Rolling for Initiative is a weekly column by Scott Thorne, PhD, owner of Castle Perilous Games & Books in Carbondale, Illinois and instructor in marketing at Southeast Missouri State University. This week, Thorne looks at the good and bad of Magic: The Gathering events.
In case you missed it, the new Magic: The Gathering set, Hour of Devastation, the follow-up set to the Egyptian-themed Amokhet, released last Friday with the pre-release the preceding weekend. As with almost all WotC events, it ran smoothly except for one continuing problem.
Wizards of the Coast does a better job of putting together and scheduling events than anyone else in the industry. Any company looking to develop some form of structured AND ongoing organized play program would do well to take a page, or several, from WotC's playbook.
It is incredibly easy to sanction events through the Wizard’s Event Reporter (WER) software, which even prompts you to do so several weeks in advance. (Steve Jackson Games is also getting better at this but still requires email confirmation of events so it’s not as turnkey an operation as is WotC's. SJG’s store locater system is superior to WotC's though and every other company in the industry but that’s a topic for another column.) As long as you open the WER, which most stores do several times a week, it is hard to miss the ordering prompts, though admittedly I have done so on a few occasions. In the past year, WotC even made its Buy-a-Box promo card ordering automatic. Stores used to have to order the promos separately; now as long as the store sanctions the appropriate events, they get shipped automatically.
Promotional materials get shipped out well in advance of the event. Social media materials start showing up about a month prior to scheduled events. Stores participating in the Hour of Devastation pre-release received posters, standees, window clings, Game Day and Draft Weekend promotional materials a couple of weeks prior to pre-release weekend, plenty of time to get them out and to use them to gin up interest in the event.
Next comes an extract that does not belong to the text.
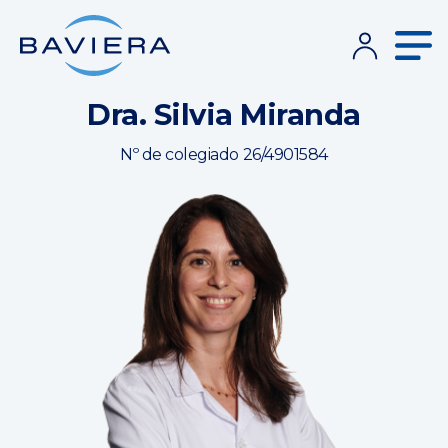
Dra. Silvia Miranda
Nº de colegiado 26/4901584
The pre-release packs arrived the week of the event and are already packaged. When the event starts, all a store has to do is check in players and hand them a pre-release kit, then point them in the direction of the land cards. Well, it’s a bit more work than that but running a WotC pre-release is still a piece of cake compared to almost every other company in the industry that runs a pre-release.
So what’s the problem, you ask? In a word, server access during major events. In order to use WotC WER software optimally, stores have to log in to WotC during the event in order to register players, check for DCI numbers and run rounds. This has gotten more and more difficult to do during pre-release weekend and on Friday nights, when you have a couple of thousand stores all running Friday Night Magic at approximately the same time. During those periods, the WER software can take 5- 15 minutes to respond. Our store was unable to run the WER software for about 10 hours during our release events and I have heard similar stories from other stores on a regular basis, both for pre-releases and FNM. Most stores work around this by logging off from WotC and running their tournaments in offline mode, as we did. Still, doing so makes it difficult to register new players and to check for DCI numbers of current players who do not have their information stored on the store computer. Since stores cannot check for DCI numbers without server access, they have to issue new DCI numbers to players, thus slowing registration down and creating new player numbers that may only get used once, increasing WER workload.
If WotC could work on improving access to WER during pre-releases and FNM, 'twould make a few thousand stores' Magic OP much easier.
The opinions expressed in this column are solely those of the writer, and do not necessarily reflect the views of the editorial staff of ICv2.com.